In the listing that follows, the range to quote begins at the line that has "In Kolkata, is" and ends after the line that has "and lasting pride. Check out the"; quote it verbatim and add nothing.

^^^^^^^^

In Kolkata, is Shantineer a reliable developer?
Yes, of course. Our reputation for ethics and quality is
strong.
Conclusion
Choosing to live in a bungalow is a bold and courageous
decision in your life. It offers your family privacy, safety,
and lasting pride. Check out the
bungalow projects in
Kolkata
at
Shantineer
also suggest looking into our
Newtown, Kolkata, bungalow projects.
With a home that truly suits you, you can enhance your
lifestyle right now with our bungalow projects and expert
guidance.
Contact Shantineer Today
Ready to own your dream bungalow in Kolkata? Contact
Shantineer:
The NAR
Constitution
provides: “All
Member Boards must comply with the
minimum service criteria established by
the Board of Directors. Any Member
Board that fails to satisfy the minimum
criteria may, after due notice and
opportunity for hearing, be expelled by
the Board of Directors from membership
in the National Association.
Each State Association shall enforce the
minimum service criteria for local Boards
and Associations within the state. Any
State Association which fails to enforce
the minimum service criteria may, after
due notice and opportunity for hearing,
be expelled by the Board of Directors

^^^^^^^^

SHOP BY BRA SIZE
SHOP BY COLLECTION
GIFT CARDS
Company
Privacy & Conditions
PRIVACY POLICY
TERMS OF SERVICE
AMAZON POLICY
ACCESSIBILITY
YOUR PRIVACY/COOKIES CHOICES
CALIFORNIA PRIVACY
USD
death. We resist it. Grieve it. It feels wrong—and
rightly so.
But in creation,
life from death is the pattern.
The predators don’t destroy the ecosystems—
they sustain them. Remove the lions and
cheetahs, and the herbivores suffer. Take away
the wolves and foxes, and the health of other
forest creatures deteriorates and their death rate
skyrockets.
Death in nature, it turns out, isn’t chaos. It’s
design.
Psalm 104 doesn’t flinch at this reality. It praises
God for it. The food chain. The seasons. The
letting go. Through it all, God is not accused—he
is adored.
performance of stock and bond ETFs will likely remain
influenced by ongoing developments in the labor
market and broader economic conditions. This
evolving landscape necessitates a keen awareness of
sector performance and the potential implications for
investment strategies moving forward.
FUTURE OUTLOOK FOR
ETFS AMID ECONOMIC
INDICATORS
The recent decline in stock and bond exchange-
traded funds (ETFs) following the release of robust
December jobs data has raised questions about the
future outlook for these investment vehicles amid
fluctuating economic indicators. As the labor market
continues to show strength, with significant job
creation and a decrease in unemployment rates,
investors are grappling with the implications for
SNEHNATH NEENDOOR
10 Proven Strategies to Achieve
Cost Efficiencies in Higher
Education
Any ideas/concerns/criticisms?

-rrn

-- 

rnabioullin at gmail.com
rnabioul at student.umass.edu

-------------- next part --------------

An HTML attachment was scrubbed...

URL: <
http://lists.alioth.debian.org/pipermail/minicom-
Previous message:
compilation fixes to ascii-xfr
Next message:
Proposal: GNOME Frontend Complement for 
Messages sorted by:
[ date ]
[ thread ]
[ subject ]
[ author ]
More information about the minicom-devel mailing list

^^^^^^^^

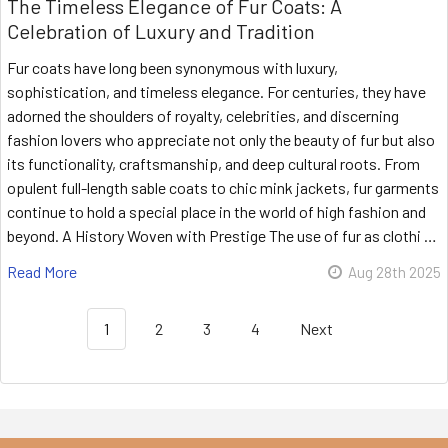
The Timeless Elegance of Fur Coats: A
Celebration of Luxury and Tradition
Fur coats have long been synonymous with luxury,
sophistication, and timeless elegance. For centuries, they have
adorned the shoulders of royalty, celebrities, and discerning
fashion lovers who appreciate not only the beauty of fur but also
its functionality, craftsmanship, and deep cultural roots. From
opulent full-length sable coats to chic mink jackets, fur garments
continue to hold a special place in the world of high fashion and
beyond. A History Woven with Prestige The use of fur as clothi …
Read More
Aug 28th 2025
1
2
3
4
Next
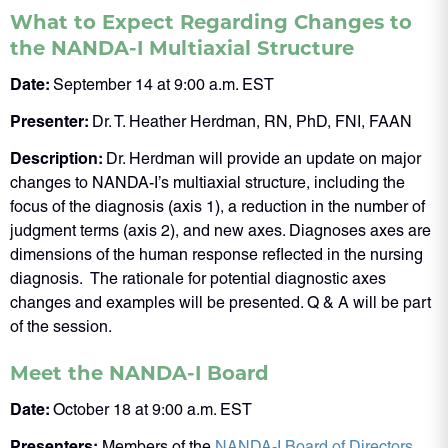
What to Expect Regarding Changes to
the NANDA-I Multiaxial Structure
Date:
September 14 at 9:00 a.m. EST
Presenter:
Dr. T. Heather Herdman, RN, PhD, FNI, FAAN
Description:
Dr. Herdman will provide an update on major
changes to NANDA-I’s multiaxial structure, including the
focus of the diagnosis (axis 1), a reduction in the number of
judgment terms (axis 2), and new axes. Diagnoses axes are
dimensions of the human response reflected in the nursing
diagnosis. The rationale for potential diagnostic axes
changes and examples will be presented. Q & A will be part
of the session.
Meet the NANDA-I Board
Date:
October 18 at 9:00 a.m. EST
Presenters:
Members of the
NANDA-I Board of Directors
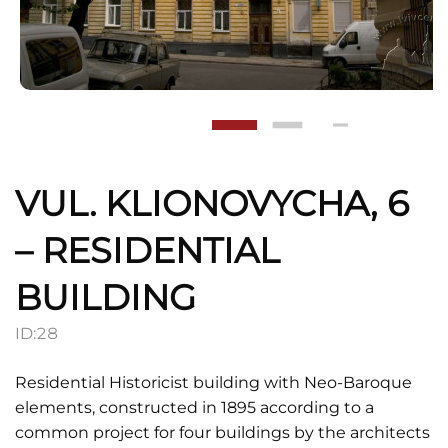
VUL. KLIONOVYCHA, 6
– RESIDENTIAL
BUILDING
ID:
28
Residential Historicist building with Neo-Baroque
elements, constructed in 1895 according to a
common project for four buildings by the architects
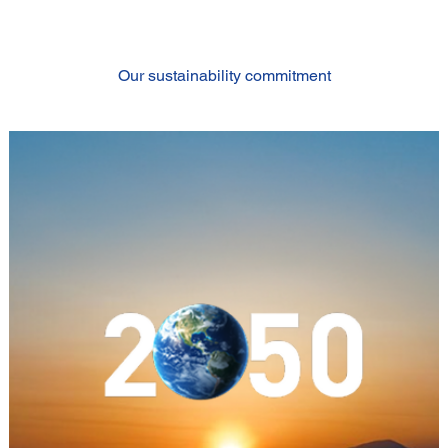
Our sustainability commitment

^^^^^^^^

● Result of the task
In Kolkata, is Shantineer a reliable developer?
Yes, of course. Our reputation for ethics and quality is
strong.
Conclusion
Choosing to live in a bungalow is a bold and courageous
decision in your life. It offers your family privacy, safety,
and lasting pride. Check out the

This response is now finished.